Deleuze zou zeggen dat we, in plaats van te vragen wat AI is, moeten zoeken naar wat AI kan — welke nieuwe verbindingen het mogelijk maakt, welke bestaande structuren het openbreekt, welke nieuwe vluchten het in gang zet en langs welke vluchtwegen. Welke nieuwe wortelstructuren zullen door AI voor ons denken worden blootgelegd? Niet de vraag: “Kan AI denken?” is van belang, maar: “Welke vormen van denken ontstaan in de assemblage die “AI-mens-wereld” heet?” Want in die muterende assemblage ligt de echte verandering voor de filosofie: een verschuiving van het denken als reflectie naar het denken als voortdurende creatie in een veld van krachten dat ons allen overschrijdt.

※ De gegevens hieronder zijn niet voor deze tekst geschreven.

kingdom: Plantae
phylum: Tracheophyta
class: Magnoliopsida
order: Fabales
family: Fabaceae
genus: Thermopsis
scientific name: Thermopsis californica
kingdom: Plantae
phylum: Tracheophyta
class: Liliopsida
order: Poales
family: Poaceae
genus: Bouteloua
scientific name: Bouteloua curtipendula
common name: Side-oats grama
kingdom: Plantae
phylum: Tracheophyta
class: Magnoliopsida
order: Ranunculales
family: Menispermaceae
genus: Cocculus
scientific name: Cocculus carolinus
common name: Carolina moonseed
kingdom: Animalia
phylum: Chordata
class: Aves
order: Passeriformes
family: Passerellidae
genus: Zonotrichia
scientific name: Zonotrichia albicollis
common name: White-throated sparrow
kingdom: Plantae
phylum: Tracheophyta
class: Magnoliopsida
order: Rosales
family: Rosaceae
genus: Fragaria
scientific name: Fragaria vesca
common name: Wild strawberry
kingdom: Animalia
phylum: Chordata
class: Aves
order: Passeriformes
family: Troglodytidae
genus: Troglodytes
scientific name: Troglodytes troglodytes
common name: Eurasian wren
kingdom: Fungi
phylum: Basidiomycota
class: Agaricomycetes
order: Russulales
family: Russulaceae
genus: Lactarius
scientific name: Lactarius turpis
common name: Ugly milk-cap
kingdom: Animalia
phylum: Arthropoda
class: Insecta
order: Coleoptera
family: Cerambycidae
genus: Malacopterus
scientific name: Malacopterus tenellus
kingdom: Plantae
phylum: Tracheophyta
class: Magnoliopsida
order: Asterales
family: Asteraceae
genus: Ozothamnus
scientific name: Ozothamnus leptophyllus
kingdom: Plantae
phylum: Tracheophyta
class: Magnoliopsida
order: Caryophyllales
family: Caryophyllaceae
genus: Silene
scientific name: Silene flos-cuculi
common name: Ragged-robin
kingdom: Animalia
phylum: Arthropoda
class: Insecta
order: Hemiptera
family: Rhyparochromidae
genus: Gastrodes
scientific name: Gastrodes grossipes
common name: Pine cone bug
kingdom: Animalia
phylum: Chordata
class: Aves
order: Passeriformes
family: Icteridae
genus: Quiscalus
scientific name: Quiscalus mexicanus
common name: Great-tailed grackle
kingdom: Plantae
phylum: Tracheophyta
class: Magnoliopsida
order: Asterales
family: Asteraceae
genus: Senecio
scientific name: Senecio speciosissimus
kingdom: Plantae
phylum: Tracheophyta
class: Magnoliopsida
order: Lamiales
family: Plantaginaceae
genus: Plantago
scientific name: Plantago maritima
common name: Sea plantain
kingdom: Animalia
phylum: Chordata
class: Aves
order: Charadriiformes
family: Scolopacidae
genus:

De huidige sciencefiction en futurologie zullen verbleken bij wat AI ons op korte termijn zal brengen. Het is aan de filosofie om ons daarop voor te bereiden. Waarom zouden we daarbij afzien van de filosofische inzichten die AI zelf kan leveren—mits ons eigen kritische denken de laatste sluis blijft?
Dat is een aantrekkelijke gedachte, maar er doemen ook gevaren op. AI zet de poorten van bedrog en simulatie wagenwijd open. Omdat aan elke door AI gegenereerde tekst moeiteloos een menselijk auteurschap kan worden toegeschreven, zonder risico op ontmaskering, vervagen de grenzen tussen plagiaat en oorspronkelijkheid. Erger nog: het menselijk subject zelf dreigt zijn laatste fundament te verliezen.
Zo ontstaat een nieuwe schemerzone tussen waan en werkelijkheid, waarin misschien de kiemen worden gelegd voor een nog onbekende, psychotische vorm van waanzin. Daarom hebben we een nieuwe, zuiver menselijke filosofie nodig—een die bestand is tegen de ontwrichtingen die AI ons voorspiegelt. Al was het maar om te voorkomen dat we, verblind door technologische betovering, zonder kompas terechtkomen in een wereld waarin echt en onecht, mens en machine, ziel en algoritme niet langer van elkaar te onderscheiden zijn.